Eloise Amberger

Personal information
- Nickname: Ella
- Nationality: Australian
- Born: 28 January 1987 (age 39) Brisbane, Queensland, Australia
- Height: 1.65 m (5 ft 5 in)
- Weight: 55 kg (121 lb)

Sport
- Country: Australia
- Sport: Synchronised swimming
- Club: Gold Coast Mermaids
- Coached by: Anna Nepotacheva, Marina Kholod

Medal record
Representing Australia
Synchronised swimming
Commonwealth Games
| Bronze medal – third place | 2010 Delhi | Women's duet |

= Eloise Amberger =

Australian synchronized swimmer

Eloise Michelle Amberger (born 28 January 1987 in Brisbane, Queensland, Australia) is an Australian synchronized swimmer. Amberger made her international debut for Australia's National Junior Team in 2002 at the World Junior Synchronised Swimming Championships in Montreal, and joined Australia's National Team two years later in 2004. Amberger is a dual Olympian, having competed in the 2008 Summer Olympics in Beijing and the 2012 Summer Olympics in London, and is a Commonwealth Games bronze medalist, having claimed third place overall in the duet event with Sarah Bombell at the 2010 Commonwealth Games in Delhi.

==Personal==
Amberger was born on 28 January 1987 in Brisbane, Queensland, Australia. Amberger was educated at St Kevin's Primary School and St Rita's College. She is studying forensic science and biochemistry at the Queensland University of Technology. As a child, she had a passion for water, dance and gymnastics and was a State level swimmer.

==Synchronised Swimming==
Amberger is a synchronised swimmer, who started competing in the sport at age 11 in 1998, after watching it on television. Amberger is a dual Olympian, and swims for the Gold Coast Mermaids club.

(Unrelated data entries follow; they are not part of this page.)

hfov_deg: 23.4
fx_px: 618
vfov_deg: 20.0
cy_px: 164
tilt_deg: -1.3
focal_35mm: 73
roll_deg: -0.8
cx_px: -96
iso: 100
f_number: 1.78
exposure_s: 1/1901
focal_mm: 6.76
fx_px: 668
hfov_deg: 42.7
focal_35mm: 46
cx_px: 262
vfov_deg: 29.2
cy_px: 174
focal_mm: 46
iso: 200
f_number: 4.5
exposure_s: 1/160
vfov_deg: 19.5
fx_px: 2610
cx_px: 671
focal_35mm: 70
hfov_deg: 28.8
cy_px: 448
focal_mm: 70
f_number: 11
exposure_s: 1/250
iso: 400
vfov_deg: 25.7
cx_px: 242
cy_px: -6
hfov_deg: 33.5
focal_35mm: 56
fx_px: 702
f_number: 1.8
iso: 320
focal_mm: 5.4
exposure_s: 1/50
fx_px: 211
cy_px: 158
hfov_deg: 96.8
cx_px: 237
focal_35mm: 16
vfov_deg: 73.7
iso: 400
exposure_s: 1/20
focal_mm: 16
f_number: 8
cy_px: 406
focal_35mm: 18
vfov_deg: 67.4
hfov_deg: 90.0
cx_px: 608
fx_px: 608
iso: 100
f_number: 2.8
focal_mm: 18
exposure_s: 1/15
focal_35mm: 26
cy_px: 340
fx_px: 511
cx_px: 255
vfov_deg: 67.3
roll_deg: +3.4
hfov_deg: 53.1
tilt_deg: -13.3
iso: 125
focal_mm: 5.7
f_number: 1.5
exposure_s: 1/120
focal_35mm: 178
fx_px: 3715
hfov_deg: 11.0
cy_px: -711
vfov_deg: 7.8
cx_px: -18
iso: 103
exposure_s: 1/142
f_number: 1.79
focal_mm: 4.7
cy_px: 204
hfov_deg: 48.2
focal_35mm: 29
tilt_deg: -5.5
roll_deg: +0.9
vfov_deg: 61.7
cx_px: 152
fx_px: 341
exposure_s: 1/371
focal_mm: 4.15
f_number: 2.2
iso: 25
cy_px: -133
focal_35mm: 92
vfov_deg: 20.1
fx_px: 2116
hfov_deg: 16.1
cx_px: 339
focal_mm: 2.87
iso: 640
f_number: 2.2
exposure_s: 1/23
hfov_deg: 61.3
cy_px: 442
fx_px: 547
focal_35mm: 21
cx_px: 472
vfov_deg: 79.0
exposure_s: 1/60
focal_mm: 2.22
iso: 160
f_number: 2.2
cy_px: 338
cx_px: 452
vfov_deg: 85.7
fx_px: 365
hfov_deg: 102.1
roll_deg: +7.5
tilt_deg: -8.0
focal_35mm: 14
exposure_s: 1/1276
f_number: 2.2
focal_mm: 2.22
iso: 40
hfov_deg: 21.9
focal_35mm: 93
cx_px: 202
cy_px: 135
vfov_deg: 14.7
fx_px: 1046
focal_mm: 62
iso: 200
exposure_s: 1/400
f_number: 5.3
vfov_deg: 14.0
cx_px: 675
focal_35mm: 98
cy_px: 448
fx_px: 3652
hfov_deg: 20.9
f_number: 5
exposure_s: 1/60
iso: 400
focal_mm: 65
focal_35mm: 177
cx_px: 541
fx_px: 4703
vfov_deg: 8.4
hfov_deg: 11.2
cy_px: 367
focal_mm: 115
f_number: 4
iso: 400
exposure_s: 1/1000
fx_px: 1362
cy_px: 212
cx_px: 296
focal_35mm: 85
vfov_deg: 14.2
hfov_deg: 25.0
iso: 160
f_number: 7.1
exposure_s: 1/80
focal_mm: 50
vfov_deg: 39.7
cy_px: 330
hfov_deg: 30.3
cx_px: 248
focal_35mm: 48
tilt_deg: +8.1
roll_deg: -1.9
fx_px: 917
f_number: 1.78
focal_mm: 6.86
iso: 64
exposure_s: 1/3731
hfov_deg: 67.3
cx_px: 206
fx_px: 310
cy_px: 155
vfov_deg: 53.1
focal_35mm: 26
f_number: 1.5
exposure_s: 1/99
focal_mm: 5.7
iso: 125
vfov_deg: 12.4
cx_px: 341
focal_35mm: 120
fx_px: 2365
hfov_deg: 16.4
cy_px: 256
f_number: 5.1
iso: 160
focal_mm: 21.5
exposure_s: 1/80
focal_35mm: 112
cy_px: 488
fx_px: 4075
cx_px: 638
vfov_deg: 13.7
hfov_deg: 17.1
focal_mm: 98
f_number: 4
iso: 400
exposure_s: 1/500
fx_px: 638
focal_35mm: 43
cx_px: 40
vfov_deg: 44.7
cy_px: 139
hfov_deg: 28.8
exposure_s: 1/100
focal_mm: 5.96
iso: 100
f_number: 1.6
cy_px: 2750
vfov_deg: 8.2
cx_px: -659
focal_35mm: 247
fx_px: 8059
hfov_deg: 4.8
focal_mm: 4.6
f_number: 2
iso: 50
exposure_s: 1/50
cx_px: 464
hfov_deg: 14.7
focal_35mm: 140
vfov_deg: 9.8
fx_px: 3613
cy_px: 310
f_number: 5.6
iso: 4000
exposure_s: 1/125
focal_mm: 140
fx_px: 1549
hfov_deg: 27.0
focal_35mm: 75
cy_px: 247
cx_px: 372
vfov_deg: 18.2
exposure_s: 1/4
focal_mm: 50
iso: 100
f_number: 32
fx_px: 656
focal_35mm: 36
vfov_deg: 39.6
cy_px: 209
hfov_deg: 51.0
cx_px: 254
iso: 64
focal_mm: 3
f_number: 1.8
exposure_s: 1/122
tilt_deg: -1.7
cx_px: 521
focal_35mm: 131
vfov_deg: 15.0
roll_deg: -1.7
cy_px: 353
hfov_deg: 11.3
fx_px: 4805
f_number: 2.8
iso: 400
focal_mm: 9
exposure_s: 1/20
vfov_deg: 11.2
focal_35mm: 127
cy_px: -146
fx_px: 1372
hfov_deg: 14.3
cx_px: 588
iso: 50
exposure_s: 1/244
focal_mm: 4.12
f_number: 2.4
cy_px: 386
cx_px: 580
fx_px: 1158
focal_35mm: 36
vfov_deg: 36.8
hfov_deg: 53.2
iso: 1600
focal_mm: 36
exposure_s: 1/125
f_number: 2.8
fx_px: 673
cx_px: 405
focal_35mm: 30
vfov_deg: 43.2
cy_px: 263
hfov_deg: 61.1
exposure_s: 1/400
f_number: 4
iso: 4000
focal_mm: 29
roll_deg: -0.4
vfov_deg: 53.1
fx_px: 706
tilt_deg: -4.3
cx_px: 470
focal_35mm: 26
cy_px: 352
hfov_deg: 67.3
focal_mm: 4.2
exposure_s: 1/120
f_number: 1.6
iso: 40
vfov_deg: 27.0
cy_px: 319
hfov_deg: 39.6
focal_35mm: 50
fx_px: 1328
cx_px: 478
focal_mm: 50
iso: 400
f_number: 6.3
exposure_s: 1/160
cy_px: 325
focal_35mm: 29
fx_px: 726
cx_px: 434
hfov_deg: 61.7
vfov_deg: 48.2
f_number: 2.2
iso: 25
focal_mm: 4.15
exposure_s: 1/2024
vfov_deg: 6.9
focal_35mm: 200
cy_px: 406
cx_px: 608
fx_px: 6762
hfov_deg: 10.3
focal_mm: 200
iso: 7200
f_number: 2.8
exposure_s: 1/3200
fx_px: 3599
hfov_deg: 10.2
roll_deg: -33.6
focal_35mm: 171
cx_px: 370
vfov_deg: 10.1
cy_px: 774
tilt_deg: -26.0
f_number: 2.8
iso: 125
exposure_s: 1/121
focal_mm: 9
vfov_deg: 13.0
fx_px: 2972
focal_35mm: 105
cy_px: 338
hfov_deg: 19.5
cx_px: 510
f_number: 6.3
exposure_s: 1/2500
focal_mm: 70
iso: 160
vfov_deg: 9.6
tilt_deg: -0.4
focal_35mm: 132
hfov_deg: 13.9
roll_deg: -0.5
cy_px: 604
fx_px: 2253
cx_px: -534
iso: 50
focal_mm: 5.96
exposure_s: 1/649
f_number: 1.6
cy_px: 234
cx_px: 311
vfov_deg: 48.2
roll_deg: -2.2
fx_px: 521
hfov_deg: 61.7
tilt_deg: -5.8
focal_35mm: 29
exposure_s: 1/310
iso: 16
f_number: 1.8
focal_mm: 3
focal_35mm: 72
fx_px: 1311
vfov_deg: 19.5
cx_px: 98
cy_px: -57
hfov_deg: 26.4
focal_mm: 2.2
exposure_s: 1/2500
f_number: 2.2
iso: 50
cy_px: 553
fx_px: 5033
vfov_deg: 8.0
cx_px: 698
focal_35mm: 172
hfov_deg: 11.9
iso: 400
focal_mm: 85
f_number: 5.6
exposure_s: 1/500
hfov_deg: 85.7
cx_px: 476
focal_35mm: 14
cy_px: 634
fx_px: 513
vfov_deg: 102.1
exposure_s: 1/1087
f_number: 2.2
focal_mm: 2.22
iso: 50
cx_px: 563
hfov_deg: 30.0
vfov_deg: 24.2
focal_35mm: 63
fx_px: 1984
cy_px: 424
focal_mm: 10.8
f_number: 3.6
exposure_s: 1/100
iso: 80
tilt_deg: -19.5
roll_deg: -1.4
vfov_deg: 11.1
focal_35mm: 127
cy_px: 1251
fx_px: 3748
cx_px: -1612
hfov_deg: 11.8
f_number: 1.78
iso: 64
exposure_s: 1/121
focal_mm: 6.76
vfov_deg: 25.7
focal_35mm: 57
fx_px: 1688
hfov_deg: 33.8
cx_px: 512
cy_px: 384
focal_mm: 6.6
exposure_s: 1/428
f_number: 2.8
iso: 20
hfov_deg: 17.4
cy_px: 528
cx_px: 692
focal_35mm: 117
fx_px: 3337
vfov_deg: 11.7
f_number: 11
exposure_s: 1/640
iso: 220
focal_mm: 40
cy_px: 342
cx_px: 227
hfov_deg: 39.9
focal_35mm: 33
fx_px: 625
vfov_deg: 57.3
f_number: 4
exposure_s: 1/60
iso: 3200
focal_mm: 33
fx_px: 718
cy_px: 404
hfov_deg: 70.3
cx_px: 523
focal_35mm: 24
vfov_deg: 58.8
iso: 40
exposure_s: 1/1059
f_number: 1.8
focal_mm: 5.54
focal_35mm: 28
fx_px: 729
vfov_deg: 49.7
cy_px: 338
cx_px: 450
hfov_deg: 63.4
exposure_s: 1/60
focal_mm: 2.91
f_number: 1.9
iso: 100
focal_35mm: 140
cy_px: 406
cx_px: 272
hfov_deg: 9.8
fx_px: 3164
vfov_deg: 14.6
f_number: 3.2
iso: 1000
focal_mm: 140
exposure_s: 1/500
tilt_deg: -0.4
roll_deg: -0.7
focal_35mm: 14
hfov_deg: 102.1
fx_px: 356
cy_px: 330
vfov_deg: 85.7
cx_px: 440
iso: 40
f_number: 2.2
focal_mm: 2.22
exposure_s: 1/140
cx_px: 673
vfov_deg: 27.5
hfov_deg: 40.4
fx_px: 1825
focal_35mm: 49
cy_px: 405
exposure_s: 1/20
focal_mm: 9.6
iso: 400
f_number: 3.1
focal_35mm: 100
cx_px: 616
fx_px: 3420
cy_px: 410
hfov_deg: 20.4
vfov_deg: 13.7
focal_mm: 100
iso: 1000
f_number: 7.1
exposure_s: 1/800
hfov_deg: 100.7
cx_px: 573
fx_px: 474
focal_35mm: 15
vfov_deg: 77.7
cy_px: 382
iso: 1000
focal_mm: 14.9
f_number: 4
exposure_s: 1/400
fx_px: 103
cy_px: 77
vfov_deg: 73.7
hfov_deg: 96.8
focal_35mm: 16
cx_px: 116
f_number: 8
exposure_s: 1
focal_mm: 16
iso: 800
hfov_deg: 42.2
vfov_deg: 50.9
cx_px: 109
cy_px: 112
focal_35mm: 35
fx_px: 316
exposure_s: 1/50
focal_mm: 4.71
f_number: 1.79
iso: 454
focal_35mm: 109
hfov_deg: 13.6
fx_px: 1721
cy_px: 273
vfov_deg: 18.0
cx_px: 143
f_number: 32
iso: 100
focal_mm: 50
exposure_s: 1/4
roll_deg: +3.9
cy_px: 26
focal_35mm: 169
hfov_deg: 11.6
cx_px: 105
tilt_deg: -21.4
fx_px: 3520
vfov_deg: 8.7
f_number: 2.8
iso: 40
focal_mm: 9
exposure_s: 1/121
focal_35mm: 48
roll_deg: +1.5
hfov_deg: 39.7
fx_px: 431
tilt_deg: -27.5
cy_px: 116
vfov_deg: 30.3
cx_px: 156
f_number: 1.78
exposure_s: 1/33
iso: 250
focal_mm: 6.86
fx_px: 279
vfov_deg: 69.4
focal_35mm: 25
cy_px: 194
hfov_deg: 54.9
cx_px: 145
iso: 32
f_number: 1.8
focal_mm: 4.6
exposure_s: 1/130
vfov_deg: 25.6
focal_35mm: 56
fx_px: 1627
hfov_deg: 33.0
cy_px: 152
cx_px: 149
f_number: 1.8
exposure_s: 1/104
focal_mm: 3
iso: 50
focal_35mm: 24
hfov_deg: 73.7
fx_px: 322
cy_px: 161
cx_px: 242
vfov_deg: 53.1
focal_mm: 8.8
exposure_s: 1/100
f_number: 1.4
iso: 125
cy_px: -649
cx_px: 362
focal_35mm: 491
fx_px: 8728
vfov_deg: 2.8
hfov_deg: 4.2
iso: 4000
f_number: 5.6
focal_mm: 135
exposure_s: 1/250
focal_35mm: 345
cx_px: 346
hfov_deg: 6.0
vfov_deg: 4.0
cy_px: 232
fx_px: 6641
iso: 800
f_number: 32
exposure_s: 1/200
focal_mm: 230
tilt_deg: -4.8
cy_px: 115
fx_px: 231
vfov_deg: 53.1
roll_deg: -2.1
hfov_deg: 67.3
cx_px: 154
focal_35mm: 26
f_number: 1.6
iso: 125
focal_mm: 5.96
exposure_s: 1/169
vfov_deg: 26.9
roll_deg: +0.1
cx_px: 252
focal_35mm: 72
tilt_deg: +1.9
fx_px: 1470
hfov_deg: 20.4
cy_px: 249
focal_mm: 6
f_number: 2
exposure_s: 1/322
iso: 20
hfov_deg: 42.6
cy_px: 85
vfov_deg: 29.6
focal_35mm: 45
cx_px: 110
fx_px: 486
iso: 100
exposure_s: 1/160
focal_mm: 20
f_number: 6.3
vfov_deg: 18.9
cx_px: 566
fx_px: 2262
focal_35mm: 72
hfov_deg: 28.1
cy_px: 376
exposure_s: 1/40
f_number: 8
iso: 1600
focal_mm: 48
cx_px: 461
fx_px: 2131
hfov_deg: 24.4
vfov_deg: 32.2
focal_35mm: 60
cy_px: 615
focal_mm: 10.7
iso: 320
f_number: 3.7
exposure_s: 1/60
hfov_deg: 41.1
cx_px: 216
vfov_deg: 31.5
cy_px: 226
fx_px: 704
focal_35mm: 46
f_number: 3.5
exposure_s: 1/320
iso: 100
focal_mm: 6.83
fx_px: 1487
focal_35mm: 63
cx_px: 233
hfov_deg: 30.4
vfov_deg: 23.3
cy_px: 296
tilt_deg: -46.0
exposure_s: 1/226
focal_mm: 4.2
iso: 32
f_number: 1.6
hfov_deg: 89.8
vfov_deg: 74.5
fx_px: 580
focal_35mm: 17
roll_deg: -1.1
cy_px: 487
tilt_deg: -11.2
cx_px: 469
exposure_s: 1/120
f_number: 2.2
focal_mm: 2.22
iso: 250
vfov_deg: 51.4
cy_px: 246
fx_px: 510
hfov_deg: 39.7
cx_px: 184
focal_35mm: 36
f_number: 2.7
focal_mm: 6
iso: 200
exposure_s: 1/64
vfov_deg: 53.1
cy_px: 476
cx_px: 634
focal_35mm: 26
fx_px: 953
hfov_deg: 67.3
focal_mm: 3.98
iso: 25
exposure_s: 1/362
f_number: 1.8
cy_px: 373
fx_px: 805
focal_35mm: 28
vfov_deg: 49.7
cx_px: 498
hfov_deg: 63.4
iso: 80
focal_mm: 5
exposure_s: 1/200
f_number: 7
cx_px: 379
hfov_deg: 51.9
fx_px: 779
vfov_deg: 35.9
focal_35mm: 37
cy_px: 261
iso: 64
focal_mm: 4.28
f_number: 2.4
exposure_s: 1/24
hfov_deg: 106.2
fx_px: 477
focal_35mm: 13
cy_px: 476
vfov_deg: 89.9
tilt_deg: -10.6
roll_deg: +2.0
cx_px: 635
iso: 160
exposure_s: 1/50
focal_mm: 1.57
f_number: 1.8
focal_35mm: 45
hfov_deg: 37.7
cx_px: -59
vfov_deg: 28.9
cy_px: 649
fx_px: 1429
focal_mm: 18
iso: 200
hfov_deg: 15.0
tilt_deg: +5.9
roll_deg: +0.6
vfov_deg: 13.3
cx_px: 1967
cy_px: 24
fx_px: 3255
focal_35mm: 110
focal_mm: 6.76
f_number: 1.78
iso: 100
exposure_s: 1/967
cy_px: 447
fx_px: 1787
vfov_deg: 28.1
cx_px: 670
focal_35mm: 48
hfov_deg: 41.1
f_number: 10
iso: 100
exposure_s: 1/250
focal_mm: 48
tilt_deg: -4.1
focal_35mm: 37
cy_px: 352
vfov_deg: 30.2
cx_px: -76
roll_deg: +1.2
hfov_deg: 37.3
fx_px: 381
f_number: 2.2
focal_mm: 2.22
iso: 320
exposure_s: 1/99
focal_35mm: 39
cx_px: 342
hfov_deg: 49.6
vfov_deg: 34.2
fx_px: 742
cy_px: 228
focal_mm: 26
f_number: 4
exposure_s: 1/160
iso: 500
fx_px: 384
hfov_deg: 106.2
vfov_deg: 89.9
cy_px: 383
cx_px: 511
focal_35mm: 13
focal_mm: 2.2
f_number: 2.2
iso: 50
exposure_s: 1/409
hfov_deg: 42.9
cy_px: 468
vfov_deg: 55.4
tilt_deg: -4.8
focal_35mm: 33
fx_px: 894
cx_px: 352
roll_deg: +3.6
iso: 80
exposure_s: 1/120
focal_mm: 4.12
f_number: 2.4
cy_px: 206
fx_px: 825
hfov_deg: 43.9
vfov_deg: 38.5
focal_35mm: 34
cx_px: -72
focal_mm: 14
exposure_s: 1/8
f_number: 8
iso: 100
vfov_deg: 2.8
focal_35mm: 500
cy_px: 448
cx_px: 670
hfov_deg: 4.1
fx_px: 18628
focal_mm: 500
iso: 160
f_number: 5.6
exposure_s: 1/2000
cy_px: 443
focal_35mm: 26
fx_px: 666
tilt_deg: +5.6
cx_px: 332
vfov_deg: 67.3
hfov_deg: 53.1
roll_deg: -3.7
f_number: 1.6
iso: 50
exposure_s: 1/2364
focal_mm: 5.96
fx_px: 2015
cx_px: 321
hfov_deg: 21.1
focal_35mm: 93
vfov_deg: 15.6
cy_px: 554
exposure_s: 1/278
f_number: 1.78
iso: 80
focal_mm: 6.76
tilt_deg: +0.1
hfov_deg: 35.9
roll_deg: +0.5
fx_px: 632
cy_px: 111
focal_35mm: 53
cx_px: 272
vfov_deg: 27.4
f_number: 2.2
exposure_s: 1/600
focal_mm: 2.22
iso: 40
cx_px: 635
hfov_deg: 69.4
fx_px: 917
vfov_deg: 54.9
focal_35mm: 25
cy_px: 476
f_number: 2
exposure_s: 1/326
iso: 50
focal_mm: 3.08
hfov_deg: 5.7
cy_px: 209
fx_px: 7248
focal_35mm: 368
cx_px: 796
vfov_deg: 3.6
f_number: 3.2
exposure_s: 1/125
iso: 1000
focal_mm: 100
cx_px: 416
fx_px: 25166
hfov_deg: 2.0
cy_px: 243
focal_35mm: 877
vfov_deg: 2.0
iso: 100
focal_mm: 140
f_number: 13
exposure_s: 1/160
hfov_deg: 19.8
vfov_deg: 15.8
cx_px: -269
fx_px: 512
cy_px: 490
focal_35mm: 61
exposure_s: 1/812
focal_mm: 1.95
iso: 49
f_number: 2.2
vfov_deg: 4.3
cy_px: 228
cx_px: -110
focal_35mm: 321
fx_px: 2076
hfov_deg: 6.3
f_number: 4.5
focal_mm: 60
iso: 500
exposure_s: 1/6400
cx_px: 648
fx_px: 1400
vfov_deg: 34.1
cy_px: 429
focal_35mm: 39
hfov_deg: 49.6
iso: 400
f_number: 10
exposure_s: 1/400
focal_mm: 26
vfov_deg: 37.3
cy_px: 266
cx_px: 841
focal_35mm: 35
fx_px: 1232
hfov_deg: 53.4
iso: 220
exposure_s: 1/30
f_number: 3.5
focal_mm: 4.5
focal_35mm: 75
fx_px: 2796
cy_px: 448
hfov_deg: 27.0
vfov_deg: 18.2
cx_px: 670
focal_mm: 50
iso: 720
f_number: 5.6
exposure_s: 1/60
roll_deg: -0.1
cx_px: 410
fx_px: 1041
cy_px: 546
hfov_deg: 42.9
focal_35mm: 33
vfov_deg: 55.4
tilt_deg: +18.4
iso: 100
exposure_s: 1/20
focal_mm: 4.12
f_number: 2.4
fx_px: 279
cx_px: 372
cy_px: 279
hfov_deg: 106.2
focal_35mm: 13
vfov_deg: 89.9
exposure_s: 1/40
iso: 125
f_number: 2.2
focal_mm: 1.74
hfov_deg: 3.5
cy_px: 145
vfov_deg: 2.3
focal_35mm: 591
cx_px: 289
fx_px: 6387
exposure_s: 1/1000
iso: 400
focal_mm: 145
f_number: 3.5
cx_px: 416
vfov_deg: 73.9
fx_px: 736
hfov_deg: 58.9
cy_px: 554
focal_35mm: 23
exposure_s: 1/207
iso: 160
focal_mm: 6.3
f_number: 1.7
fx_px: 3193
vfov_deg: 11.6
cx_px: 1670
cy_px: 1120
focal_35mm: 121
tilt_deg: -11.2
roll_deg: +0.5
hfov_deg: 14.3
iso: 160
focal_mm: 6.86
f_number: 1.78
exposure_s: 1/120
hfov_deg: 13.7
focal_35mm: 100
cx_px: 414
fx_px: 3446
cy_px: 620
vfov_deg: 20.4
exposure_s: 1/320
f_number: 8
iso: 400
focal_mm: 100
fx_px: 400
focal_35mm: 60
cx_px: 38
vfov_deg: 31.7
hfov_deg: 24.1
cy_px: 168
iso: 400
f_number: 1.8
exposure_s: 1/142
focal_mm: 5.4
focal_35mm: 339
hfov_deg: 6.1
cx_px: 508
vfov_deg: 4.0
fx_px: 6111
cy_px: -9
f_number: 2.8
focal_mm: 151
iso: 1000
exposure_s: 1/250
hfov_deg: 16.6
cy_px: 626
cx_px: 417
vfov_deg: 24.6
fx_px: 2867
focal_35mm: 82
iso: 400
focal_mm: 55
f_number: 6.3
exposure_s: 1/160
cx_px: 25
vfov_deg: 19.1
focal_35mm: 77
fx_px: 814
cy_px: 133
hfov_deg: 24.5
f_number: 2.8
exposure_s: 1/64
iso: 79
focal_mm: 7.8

Amberger's first National Junior Team qualification was in 2002, for the Junior World Championships in Montreal. In 2003, Amberger started training with duet partner Sarah Bombell, in hope of competing in the 2006 Commonwealth Games. The duet did not realise this dream until 2010.

Amberger joined Australia's elite National Team in 2004, competing in the duet event in the Swiss Open and in the solo event at the Junior World Championships in Moscow that same year.

In 2007, Amberger represented Australia at the 2007 World Aquatics Championships held in Melbourne, competing in the free combination event. The Australian free combination routine marked the first time an Australian team had qualified for the final in a synchronised swimming event.

Amberger's first Olympic qualification was in 2008, when she was selected as a member of Australia's Olympic synchronised swimming team. Competing alongside team-mates Coral Bentley, Sarah Bombell, Tamika Domrow, Myriam Glez, Erika Leal-Ramirez, Tarren Otte, Samantha Reid and Bethany Walsh, the Australian team finished in seventh place overall, which marked Australia's highest Olympic synchronised swimming result.

In 2010, Amberger was one of three synchronised swimmers selected to compete for Australia at the 2010 Commonwealth Games in Delhi. Amberger competed in the duet event with Sarah Bombell. The pair finished third overall, claiming a bronze medal.

Amberger performed in the duet and team events at the 2012 Summer Olympics along with duet partner Sarah Bombell, and teammates Jenny-Lyn Anderson, Olga Burtaev, Tamika Domrow, Bianca Hammett, Tarren Otte, Frankie Owen and Samantha Reid. In the Duet, Australia finished 24th and in the Team event finished 8th.

Other career highlights for Amberger include 8th in the Duet and 4th in the Team events at the 2010 Swiss Open, 6th in the Team event at the 2011 French Open, 9th in the Team event at the 2011 German Open, a bronze medal with duet partner Sarah Bombell at the 2010 Commonwealth Games in Delhi and 26th in the Duet, 17th in the Team and 18th in the Technical Team events at the FINA World Championships in Shanghai.